S’agissant de la condition relative aux chances de succès, un procès en est dénué lorsque les perspectives de le gagner sont notablement plus faibles que les risques de le perdre et qu’elles ne peuvent être considérées comme sérieuses, de sorte qu’une partie disposant des moyens nécessaires renoncerait, après mûre réflexion, à s’y engager en raison des frais auxquels elle s’exposerait. Le procès ne l’est en revanche pas lorsque les chances de succès et les risques d’échec s’équilibrent à peu près ou que les perspectives de succès ne sont que légèrement inférieures (ATF 140 V 521 consid. 9 ; 129 I 129 consid. 2.3.1 ; 128 I 225 consid. 2.5.3 et la référence citée). Dans tous les cas, les chances de succès ne peuvent pas être déniées lorsque la démarche pose des questions complexes et que son issue apparaît incertaine (ATF 124 I 304 consid. 4b).

b) En l’occurrence, Me Patrocle a demandé, à titre de conclusion préalable, à ce que l’assurée soit mise au bénéfice de l’assistance judiciaire. Cependant, conformément aux considérants qui précèdent, force est d’admettre que le recours était dénué de chances de succès, les perspectives de le gagner étant en l’occurrence bien moins élevées que celles de le perdre. La requête doit par conséquent être rejetée.
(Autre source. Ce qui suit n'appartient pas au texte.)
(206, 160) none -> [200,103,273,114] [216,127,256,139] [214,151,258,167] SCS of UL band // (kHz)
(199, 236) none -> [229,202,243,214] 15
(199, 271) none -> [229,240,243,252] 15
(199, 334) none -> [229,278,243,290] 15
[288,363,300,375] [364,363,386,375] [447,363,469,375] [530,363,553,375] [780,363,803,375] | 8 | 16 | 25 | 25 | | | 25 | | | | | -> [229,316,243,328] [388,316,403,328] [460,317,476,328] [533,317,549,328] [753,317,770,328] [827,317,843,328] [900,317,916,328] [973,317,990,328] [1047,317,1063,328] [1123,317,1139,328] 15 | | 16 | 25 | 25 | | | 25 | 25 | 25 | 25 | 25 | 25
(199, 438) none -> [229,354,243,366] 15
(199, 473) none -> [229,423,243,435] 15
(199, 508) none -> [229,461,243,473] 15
Saisi d'une demande tendant à la mise en œuvre de débats publics, le juge cantonal doit en principe y donner suite. Il peut cependant s'abstenir lorsqu'il apparaît clairement, comme en l’espèce, que le recours est infondé (cf. art. 6 par. 1 phr. 2 CEDH [Convention européenne de sauvegarde des droits de l'homme et des libertés fondamentales du 4 novembre 1950 ; RS 0.101] ; ATF 122 V 47 consid. 3b). Par ailleurs, la procédure incidente relative à l'assistance judiciaire ne porte pas sur des « droits de caractère civil » au sens de cette disposition conventionnelle ; en conséquence, son champ d'application ne s'étend pas à cette procédure (TF 5A_446/2009 du 19 avril 2013 consid. 6.2.1 ; CourEDH, décision d'irrecevabilité Hilpert c. Suisse du 29 novembre 2001, req. 61316/00). Il s’ensuit qu’il n’y a pas lieu de donner suite à la requête de la recourante.
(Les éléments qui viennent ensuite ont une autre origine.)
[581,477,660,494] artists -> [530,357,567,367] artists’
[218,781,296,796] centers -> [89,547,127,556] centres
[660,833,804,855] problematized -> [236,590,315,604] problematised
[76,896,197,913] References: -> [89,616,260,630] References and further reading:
a) En définitive, le recours, mal fondé, doit être rejeté et la décision du 28 novembre 2018 de l’OAI, rejetant la demande en réparation selon l’art. 78 LPGA, confirmée.

b) L’art. 69 al. 1bis LAI ne s’applique pas à la présente procédure, dès lors que celle-ci ne porte pas en soi sur l’octroi ou le refus de prestations de l’assurance-invalidité. Il n’est donc pas perçu de frais judiciaires (cf. art. 61 let. a LPGA).
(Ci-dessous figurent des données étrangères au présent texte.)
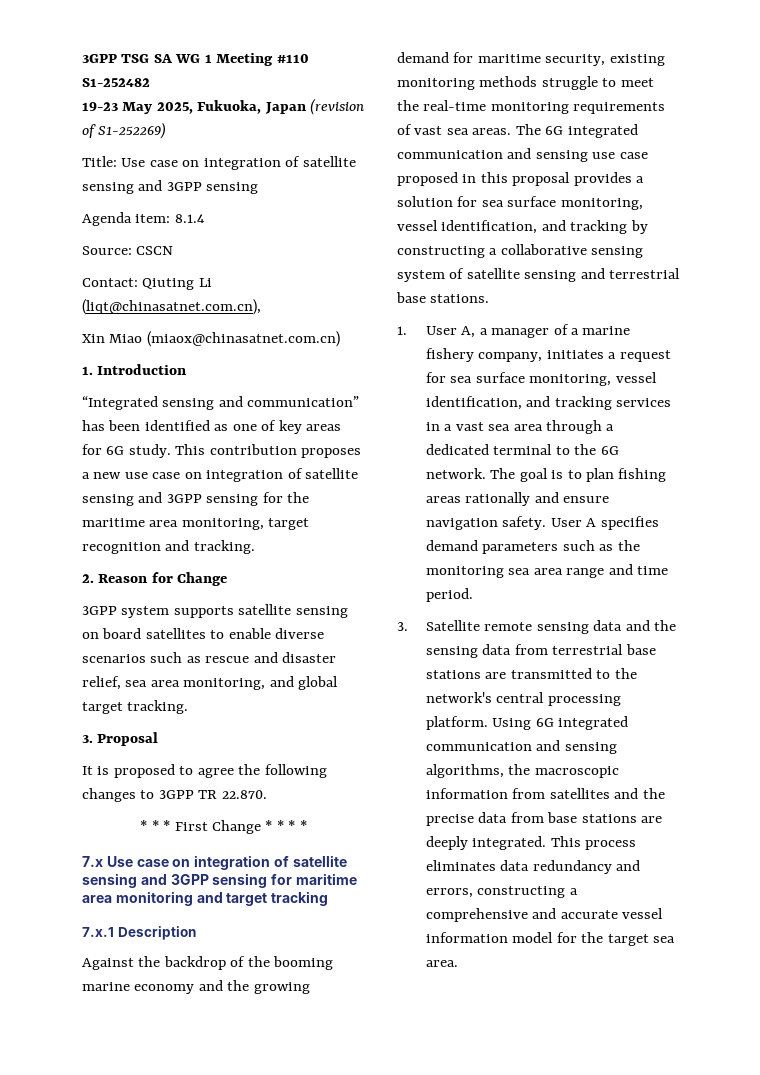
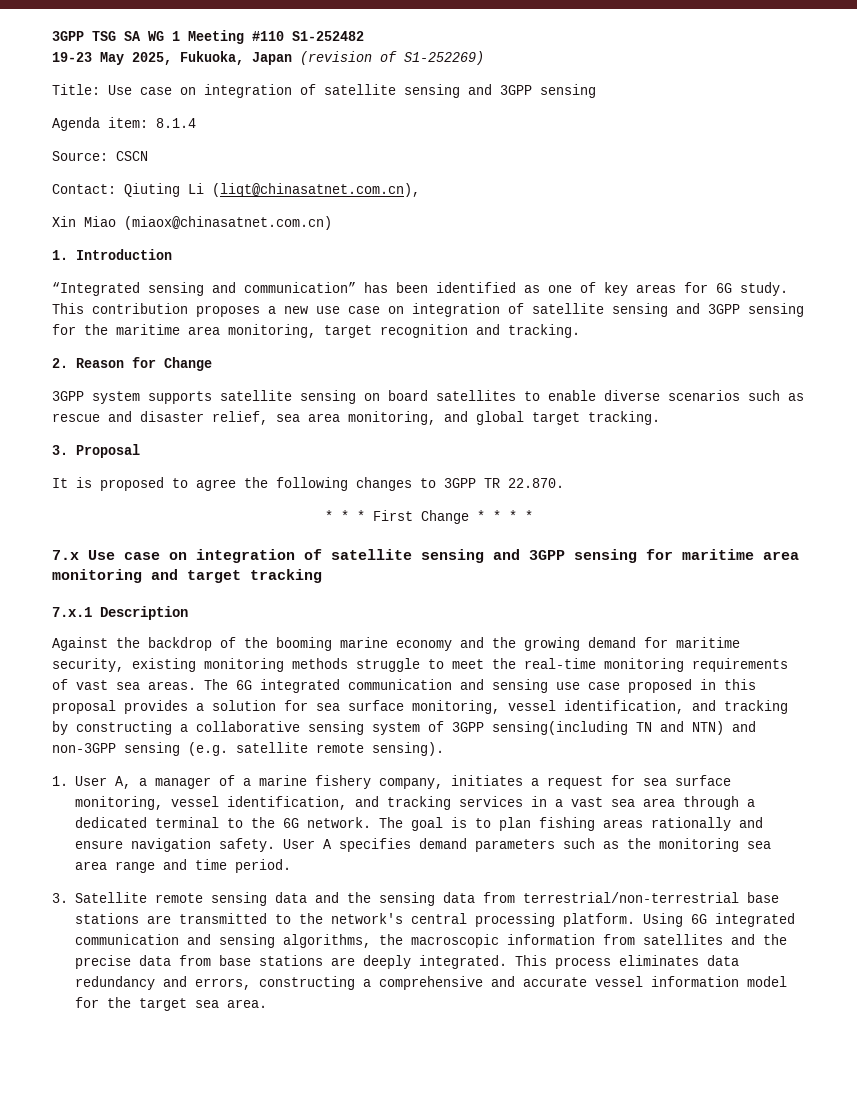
[466,268,681,282] [396,292,490,303] satellite sensing and terrestrial base stations. -> [452,721,756,735] [52,742,444,756] 3GPP sensing(including TN and NTN) and non-3GPP sensing (e.g. satellite remote sensing).
[552,644,624,655] terrestrial -> [522,892,739,903] terrestrial/non-terrestrial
La recourante n’obtenant pas gain de cause, elle n’a pas droit à des dépens (art. 55 LPA-VD et art. 61 let. g LPGA).

Par ces motifs, la Cour des assurances sociales prononce :

I. Le recours déposé le 14 janvier 2019 par Z.________ est rejeté.

II. La décision rendue le 28 novembre 2018 par l’Office de l’assurance-invalidité pour le canton de Vaud est confirmée.

III. La demande d’assistance judiciaire déposée par Z.________ est rejetée.

IV. Il n’est pas perçu de frais judiciaires, ni alloué de dépens.

La présidente : La greffière :

Du

L'arrêt qui précède, dont la rédaction a été approuvée à huis clos, est notifié à :

‑ Me Etienne Patrocle (pour Z.________) ‑ Office de l’assurance-invalidité pour le canton de Vaud

Office fédéral des assurances sociales

par l'envoi de photocopies.

Le présent arrêt peut faire l'objet d'un recours en matière de droit public devant le Tribunal fédéral au sens des art. 82 ss LTF (loi du 17 juin 2005 sur le Tribunal fédéral ; RS 173.110), cas échéant d'un recours constitutionnel subsidiaire au sens des art. 113 ss LTF. Ces recours doivent être déposés devant le Tribunal fédéral (Schweizerhofquai 6, 6004 Lucerne) dans les trente jours qui suivent la présente notification (art. 100 al. 1 LTF).